China has expressed “grave concern” over US plans to impose tariffs on steel and aluminium, with the move likely to hurt US allies as well as Chinese producers.
Donald Trump’s announcement that the US will impose tariffs of 25% on steel imports and 10% on imported aluminium next week sent stock markets around the world tumbling and could prompt other countries to take action.
Steel and aluminum tariffs trigger sharp stock market sell-off in US and Asia
“The Chinese side expresses grave concern,” the ministry of commerce said. The statement did not mention any retaliatory steps but encouraged Washington to solve disputes through negotiation. Chinese officials have previously said they would take “necessary measures” to defend national interests.
Trump frequently singled out China for criticism during his election campaign, saying the trade relationship was “the greatest theft in the history of the world” and comparing it to “rape”. He also pledged to protect the US steel industry but this is the first major step in fulfilling those promises.

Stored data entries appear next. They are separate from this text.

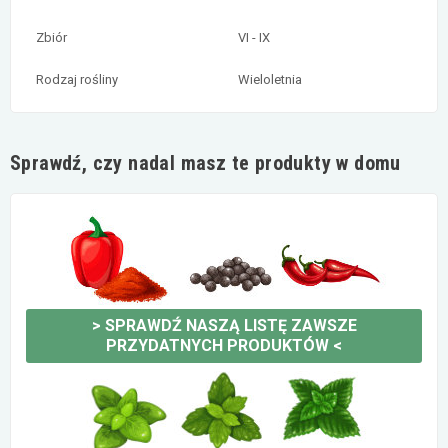
Zbiór
VI - IX
Rodzaj rośliny
Wieloletnia
Sprawdź, czy nadal masz te produkty w domu
>
SPRAWDŹ NASZĄ LISTĘ ZAWSZE
PRZYDATNYCH PRODUKTÓW
<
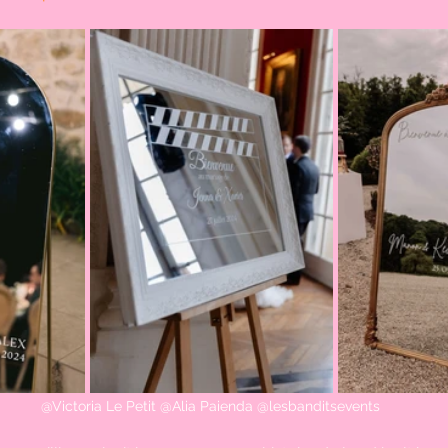
@Victoria Le Petit @Alia Paienda @lesbanditsevents 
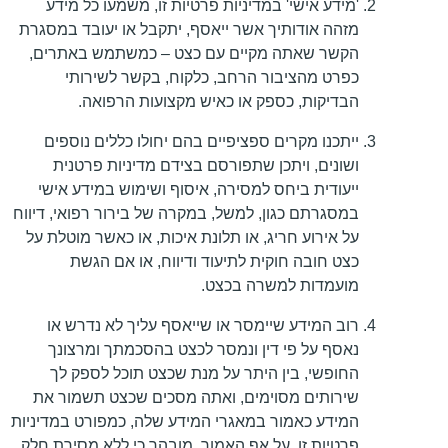
'מידע אישי' במדיניות פרטיות זו, משמעו כל מידע
מזהה אודותיך אשר ייאסף, יתקבל או יעובד במסגרת
הקשר שאתה מקיים עם כצט – כמשתמש באתרים,
כפרט מהציבור הרחב, כלקוח, בקשר לשירותי
הבדיקות, כספק או כאיש מקצועות הרפואה.
ייתכנו מקרים ספציפיים בהם יחולו כללים נוספים
ושונים, ויתכן שתפורסם בצידם מדיניות פרטנית
ייעודית ביחס למסירה, איסוף ושימוש במידע אישי
במסגרתם כגון, למשל, במקרה של בירור רפואי, דיווח
על אירוע חריג, או תלונת איכות, או כאשר מוטלת על
כצט חובה חוקית לתיעוד ודיווח, או אם הגשת
מועמדות למשרה בכצט.
רוב המידע שיימסר או שייאסף עליך לא נדרש או
נאסף על פי דין ונמסר לכצט בהסכמתך ומרצונך
החופשי, בין היתר על מנת שכצט תוכל לספק לך
שירותים מסוימים, ואתה מסכים שכצט תשמור את
המידע כאמור במאגרי המידע שלה, כמפורט במדיניות
פרטיות זו. על אף האמור, מובהר כי ללא מסירת חלק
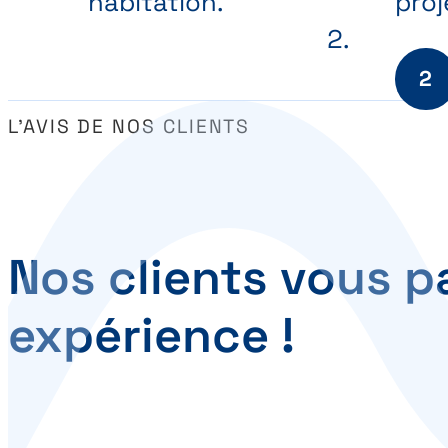
habitation.
proj
L’AVIS DE NOS CLIENTS
Nos clients vous p
expérience !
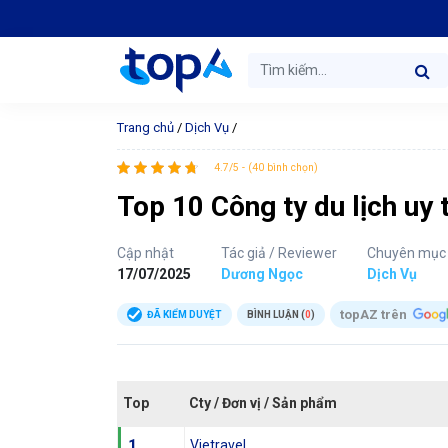
Trang chủ
/
Dịch Vụ
/
4.7/5 - (40 bình chọn)
Top 10 Công ty du lịch uy 
Cập nhật
Tác giả / Reviewer
Chuyên mục
17/07/2025
Dương Ngọc
Dịch Vụ
topAZ trên
ĐÃ KIỂM DUYỆT
BÌNH LUẬN (
0
)
Top
Cty / Đơn vị / Sản phẩm
1
Vietravel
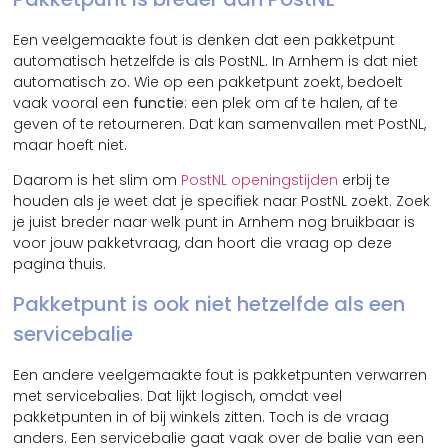
Een veelgemaakte fout is denken dat een pakketpunt
automatisch hetzelfde is als PostNL. In Arnhem is dat niet
automatisch zo. Wie op een pakketpunt zoekt, bedoelt
vaak vooral een
functie
: een plek om af te halen, af te
geven of te retourneren. Dat kan samenvallen met PostNL,
maar hoeft niet.
Daarom is het slim om
PostNL openingstijden
erbij te
houden als je weet dat je specifiek naar PostNL zoekt. Zoek
je juist breder naar welk punt in Arnhem nog bruikbaar is
voor jouw pakketvraag, dan hoort die vraag op deze
pagina thuis.
Pakketpunt is ook niet hetzelfde als een
servicebalie
Een andere veelgemaakte fout is pakketpunten verwarren
met servicebalies. Dat lijkt logisch, omdat veel
pakketpunten in of bij winkels zitten. Toch is de vraag
anders. Een servicebalie gaat vaak over de balie van een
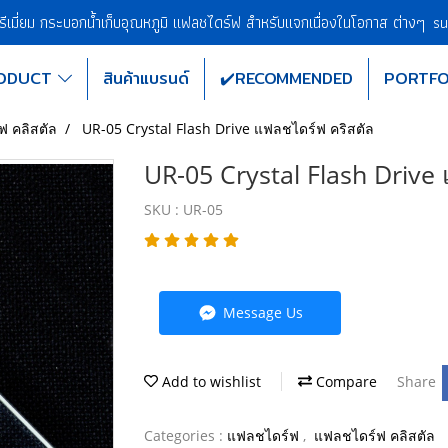
พรีเมี่ยม กระบอกน้ำเก็บอุณหภูมิ แฟลชไดร์ฟ สำหรับแจกเนื่องในโอกาส ต่างๆ
su
ODUCT
สินค้าแบรนด์
✔️RECOMMENDED
PORTFO
ฟ คลิสตัล
UR-05 Crystal Flash Drive แฟลชไดร์ฟ คริสตัล
UR-05 Crystal Flash Drive
SKU : UR-05
Message Us
Add to wishlist
Compare
Share
Categories :
แฟลชไดร์ฟ
,
แฟลชไดร์ฟ คลิสตัล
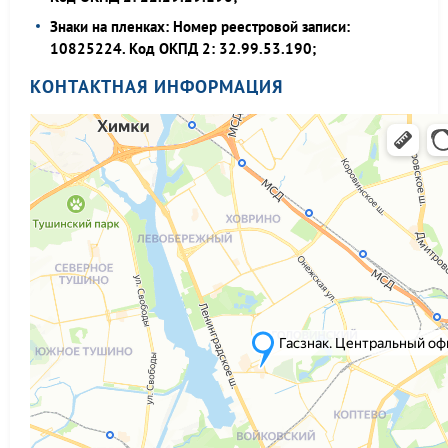
Знаки на пленках: Номер реестровой записи:
10825224. Код ОКПД 2: 32.99.53.190;
КОНТАКТНАЯ ИНФОРМАЦИЯ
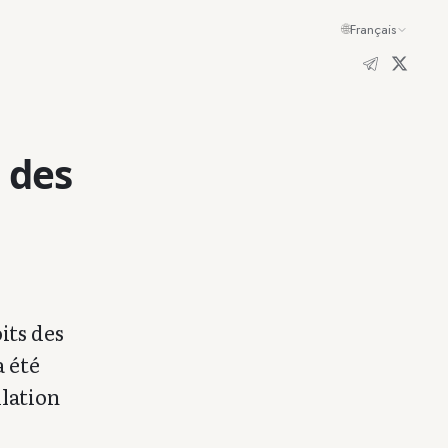
🌐
Français
 des
its des
a été
ulation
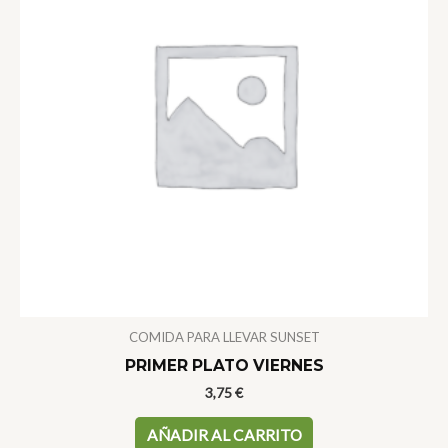
COMIDA PARA LLEVAR SUNSET
PRIMER PLATO VIERNES
3,75
€
AÑADIR AL CARRITO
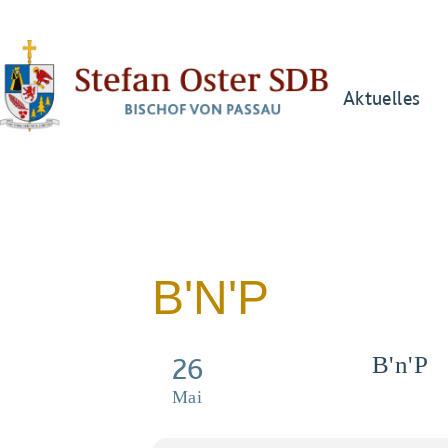
Aktuelles
B'N'P
26
B'n'P
Believe a
Mai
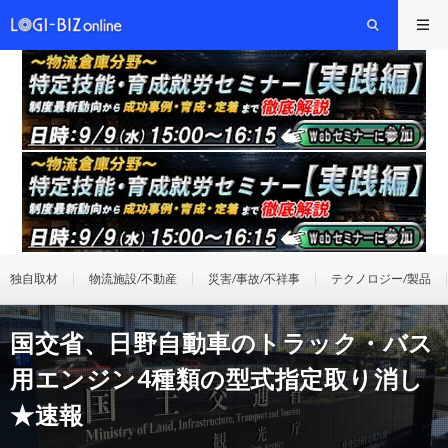
独自取材
物流施設/不動産
災害/事故/不祥事
テクノロジー/製品
国交省、日野自動車のトラック・バス
用エンジン4種類の型式指定取り消し
★速報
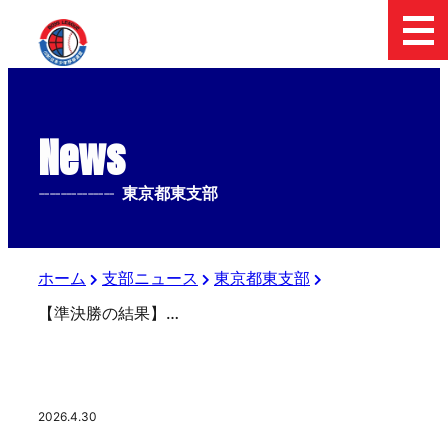
News
--------------
東京都東支部
ホーム
支部ニュース
東京都東支部
【準決勝の結果】日本少年野球 2026 フィールドフォースカップ 東京都東支部 中学２年生大会
2026.4.30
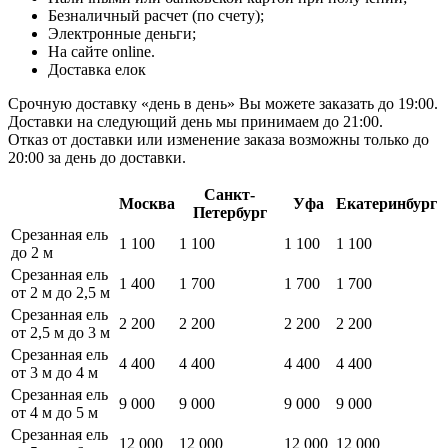
Безналичный расчет (по счету);
Электронные деньги;
На сайте online.
Доставка елок
Срочную доставку «день в день» Вы можете заказать до 19:00.
Доставки на следующий день мы принимаем до 21:00.
Отказ от доставки или изменение заказа возможны только до
20:00 за день до доставки.
Санкт-
Москва
Уфа
Екатеринбург
Петербург
Срезанная ель
1 100
1 100
1 100
1 100
до 2 м
Срезанная ель
1 400
1 700
1 700
1 700
от 2 м до 2,5 м
Срезанная ель
2 200
2 200
2 200
2 200
от 2,5 м до 3 м
Срезанная ель
4 400
4 400
4 400
4 400
от 3 м до 4 м
Срезанная ель
9 000
9 000
9 000
9 000
от 4 м до 5 м
Срезанная ель
12 000
12 000
12 000
12 000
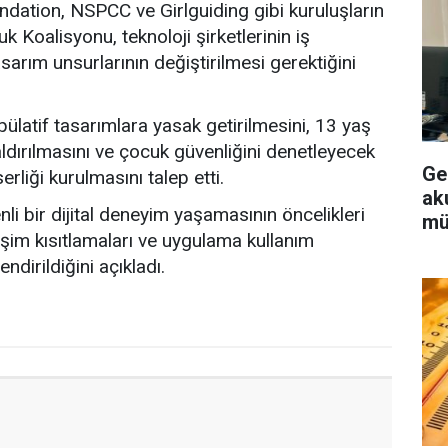
dation, NSPCC ve Girlguiding gibi kuruluşların
k Koalisyonu, teknoloji şirketlerinin iş
sarım unsurlarının değiştirilmesi gerektiğini
ülatif tasarımlara yasak getirilmesini, 13 yaş
 kaldırılmasını ve çocuk güvenliğini denetleyecek
Ge
rliği kurulmasını talep etti.
aku
li bir dijital deneyim yaşamasının öncelikleri
mü
şim kısıtlamaları ve uygulama kullanım
ndirildiğini açıkladı.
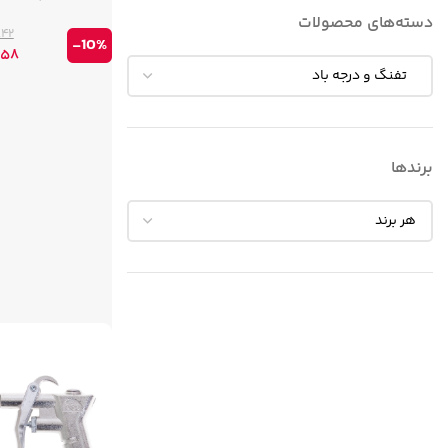
دسته‌های محصولات
۸۴۲
-10%
۴۵۸
برندها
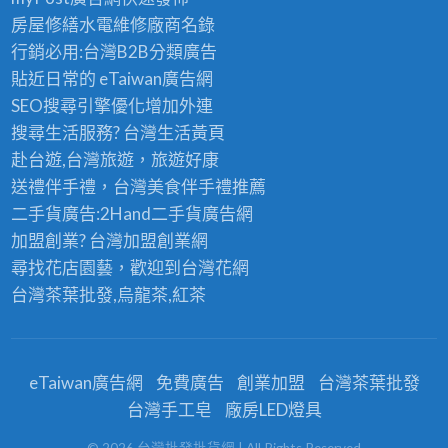
房屋修繕
水電維修廠商名錄
行銷必用:台灣B2B
分類廣告
貼近日常的
eTaiwan廣告網
SEO搜尋引擎優化
增加外連
搜尋生活服務? 台灣
生活黃頁
赴台遊,台灣旅遊
，旅遊好康
送禮伴手禮，台灣美食
伴手禮
推薦
二手貨廣告:2Hand
二手貨
廣告網
加盟創業? 台灣
加盟創業
網
尋找花店園藝，歡迎到
台灣花網
台灣茶葉批發
,烏龍茶,紅茶
eTaiwan廣告網
免費廣告
創業加盟
台灣茶葉批發
台灣手工皂
廠房LED燈具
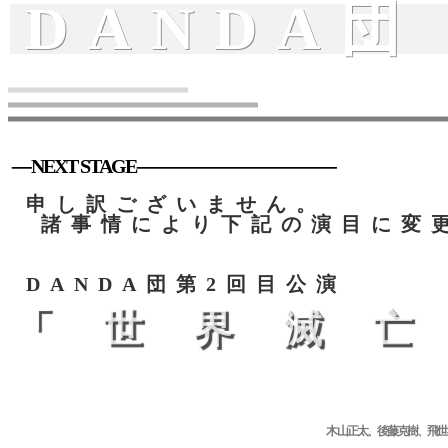
DANDA団
----NEXT STAGE----------------------------------------
申し訳ございません。
諸事情により下記の演目に変
DANDA団第2回目公演
「世界滅
木 山正太、後藤克樹、飛世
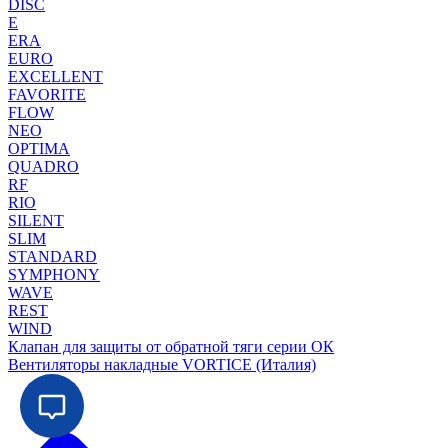
DISC
E
ERA
EURO
EXCELLENT
FAVORITE
FLOW
NEO
OPTIMA
QUADRO
RF
RIO
SILENT
SLIM
STANDARD
SYMPHONY
WAVE
REST
WIND
Клапан для защиты от обратной тяги серии ОК
Вентиляторы накладные VORTICE (Италия)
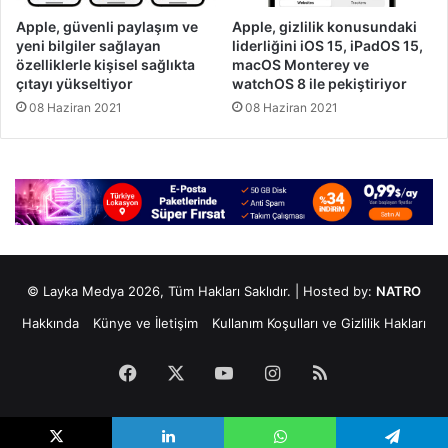
Apple, güvenli paylaşım ve
Apple, gizlilik konusundaki
yeni bilgiler sağlayan
liderliğini iOS 15, iPadOS 15,
özelliklerle kişisel sağlıkta
macOS Monterey ve
çıtayı yükseltiyor
watchOS 8 ile pekiştiriyor
08 Haziran 2021
08 Haziran 2021
© Layka Medya 2026, Tüm Hakları Saklıdır. | Hosted by:
NATRO
Hakkında
Künye ve İletişim
Kullanım Koşulları ve Gizlilik Hakları
Facebook
X
YouTube
Instagram
RSS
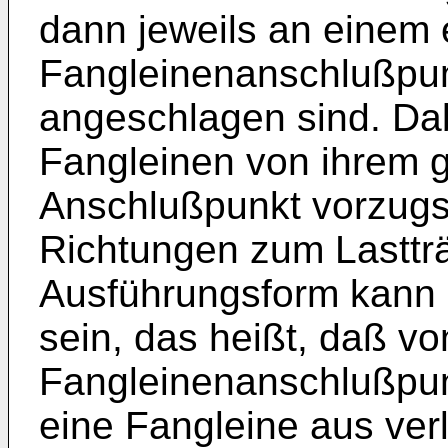
dann jeweils an einem
Fangleinenanschlußpun
angeschlagen sind. Dab
Fangleinen von ihrem
Anschlußpunkt vorzugsw
Richtungen zum Lastträ
Ausführungsform kann 
sein, das heißt, daß v
Fangleinenanschlußpun
eine Fangleine aus verl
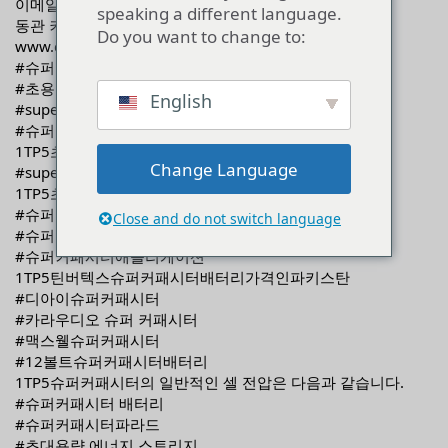
이메일 ➔sales@cucab.com
동관 커런 전자 기술 유한 회사
www.cucab.com
#슈퍼커패시터
#초용량 유닛
#supecapacitobattery
#슈퍼커패시터 배터리
1TP5초대명사크로스워드
#supecapacito점프스타터
1TP5초능력자 크로스워드
#슈퍼 커패시터 배터리 가격인 파키스탄
#슈퍼커패시터가격
#슈퍼커패시터애플리케이션
1TP5틴버텍스슈퍼커패시터배터리가격인파키스탄
#디아이슈퍼커패시터
#카라우디오 슈퍼 커패시터
#맥스웰슈퍼커패시터
#12볼트슈퍼커패시터배터리
1TP5슈퍼커패시터의 일반적인 셀 전압은 다음과 같습니다.
#슈퍼커패시터 배터리
#슈퍼커패시터파라드
#초대용량 에너지 스토리지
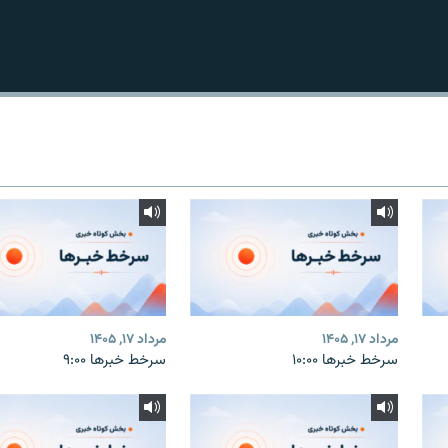
مرداد ۱۷, ۱۴۰۵
مرداد ۱۷, ۱۴۰۵
سرخط خبرها ۱۰:۰۰
سرخط خبرها ۹:۰۰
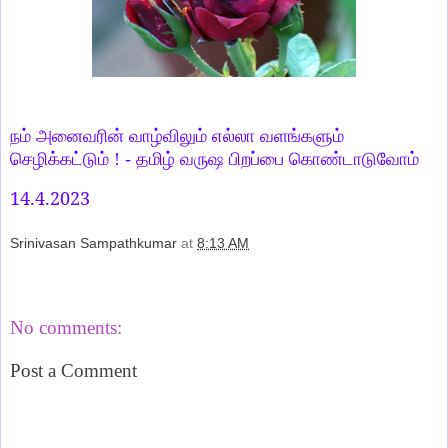
நம் அனைவரின் வாழ்விலும் எல்லா வளங்களும்
செழிக்கட்டும் ! - தமிழ் வருஷ பிறப்பை கொண்டாடுவோம்
14.4.2023
Srinivasan Sampathkumar
at
8:13 AM
Share
No comments:
Post a Comment
‹
›
Home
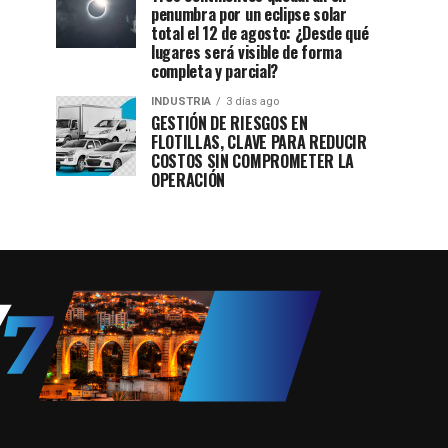
penumbra por un eclipse solar
total el 12 de agosto: ¿Desde qué
lugares será visible de forma
completa y parcial?
INDUSTRIA
3 días ago
GESTIÓN DE RIESGOS EN
FLOTILLAS, CLAVE PARA REDUCIR
COSTOS SIN COMPROMETER LA
OPERACIÓN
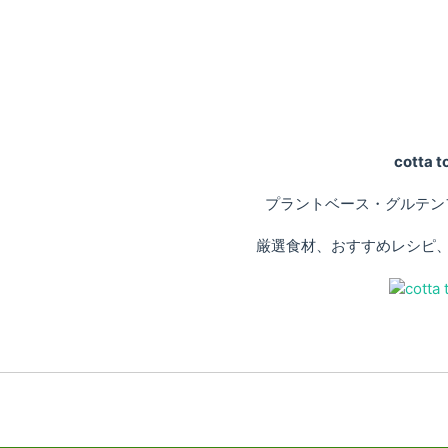
cotta
プラントベース・グルテン
厳選食材、おすすめレシピ、専門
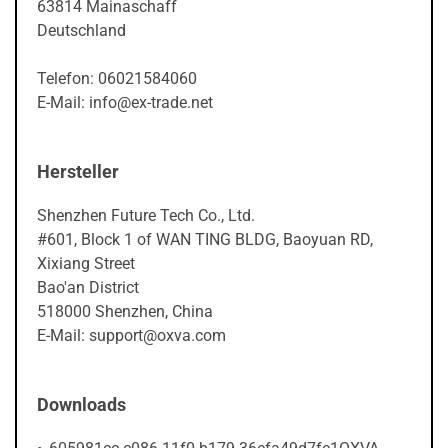
63814 Mainaschaff
Deutschland
Telefon: 06021584060
E-Mail: info@ex-trade.net
Hersteller
Shenzhen Future Tech Co., Ltd.
#601, Block 1 of WAN TING BLDG, Baoyuan RD,
Xixiang Street
Bao'an District
518000 Shenzhen, China
E-Mail: support@oxva.com
Downloads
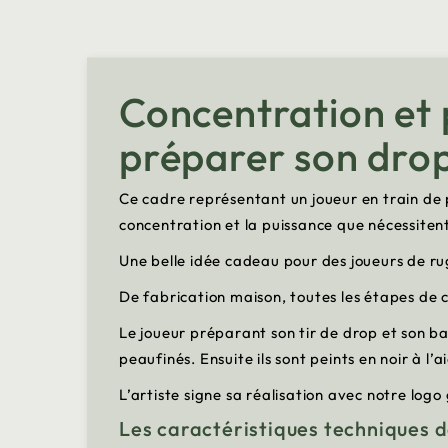
Concentration et 
préparer son drop
Ce cadre représentant un joueur en train de pr
concentration et la puissance que nécessiten
Une belle idée cadeau pour des joueurs de r
De fabrication maison, toutes les étapes de c
Le joueur préparant son tir de drop et son ba
peaufinés. Ensuite ils sont peints en noir à 
L’artiste signe sa réalisation avec notre log
Les caractéristiques techniques 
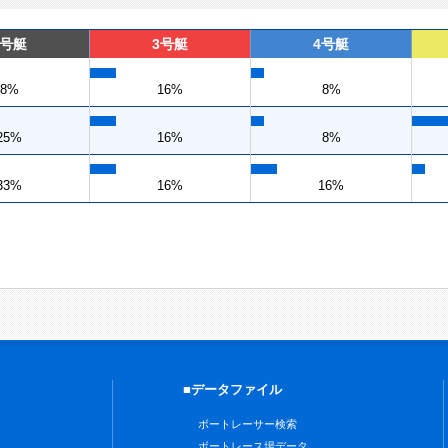
2号艇
3号艇
4号艇
8%
16%
8%
25%
16%
8%
33%
16%
16%
■データファイル
ボートレーサー検索
ボートレース場データ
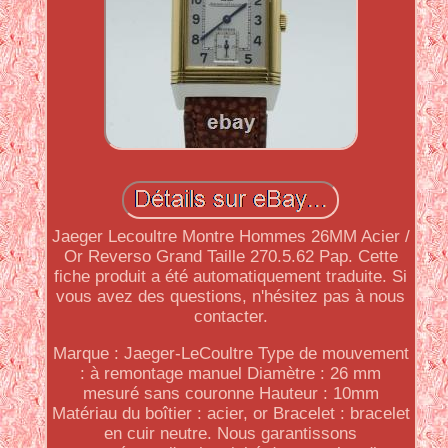
Jaeger Lecoultre Montre Hommes 26MM Acier /
Or Reverso Grand Taille 270.5.62 Pap. Cette
fiche produit a été automatiquement traduite. Si
vous avez des questions, n'hésitez pas à nous
contacter.
Marque : Jaeger-LeCoultre Type de mouvement
: à remontage manuel Diamètre : 26 mm
mesuré sans couronne Hauteur : 10mm
Matériau du boîtier : acier, or Bracelet : bracelet
en cuir neutre. Nous garantissons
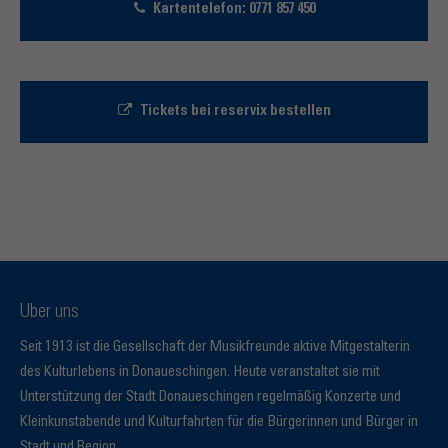
Kartentelefon: 0771 857 450
Tickets bei reservix bestellen
Über uns
Seit 1913 ist die Gesellschaft der Musikfreunde aktive Mitgestalterin
des Kulturlebens in Donaueschingen. Heute veranstaltet sie mit
Unterstützung der Stadt Donaueschingen regelmäßig Konzerte und
Kleinkunstabende und Kulturfahrten für die Bürgerinnen und Bürger in
Stadt und Region.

“We should cooperate and try to find ways to overcome this difficulty, rather than benefit oneself at the other’s expense and implement unilateral trade limitation,” said Hua Chunying, a foreign ministry spokesperson. “China urges the US to exercise self-restraint, not to implement trade protection tools, confront multilateral trading rules and make a contribution to global trade regulations.”
But the reaction in China from those most affected was fairly muted, likely because China is not even in the top 10 sources for US steel imports.
“The impact on China is not big,” said Li Xinchuang, vice secretary-general of the China Iron and Steel Association. “Nothing can be done about Trump. We are already numb to him.”
Canada has the largest share of steel imports to the US at 16%, according to data from the Department of Commerce. That is followed by Brazil and South Korea, with steel imports from China down 5% in the most recent period.
“If you really want to hurt China’s exports to the US you need to look at electronics and telecommunications items,” said Louis Kuijs, head of Asia economics at the Oxford Economics consultancy in Hong Kong. “It’s much harder to find agreement on that because many US companies would face collateral damage and it would raise prices for US consumers.”
Kuijs said the steel and aluminum tariffs were designed to score political points, and many of Trump’s advisers were veterans of heavy industry.
“US officials are looking at issues surrounding intellectual property and forced transfers [in China], but they haven’t figured out a way to weaponise it and inflict pain on China without hurting US companies,” said Kuijs.
Canada, Australia and the European Union voiced their opposition to the tariffs, but it is unclear if some countries will be exempt.
Much of the collateral damage with this round of sanctions will ultimately hit US allies, and trade officials have warned there could be retaliation.
“The imposition of a tariff like this will do nothing other than distort trade and ultimately, we believe, will lead to a loss of jobs,” said the Australian trade minister, Steven Ciobo. “My concern remains that on the back of actions like this we could see retaliatory measures that are put in place by other major economies. That is in no one’s interest.”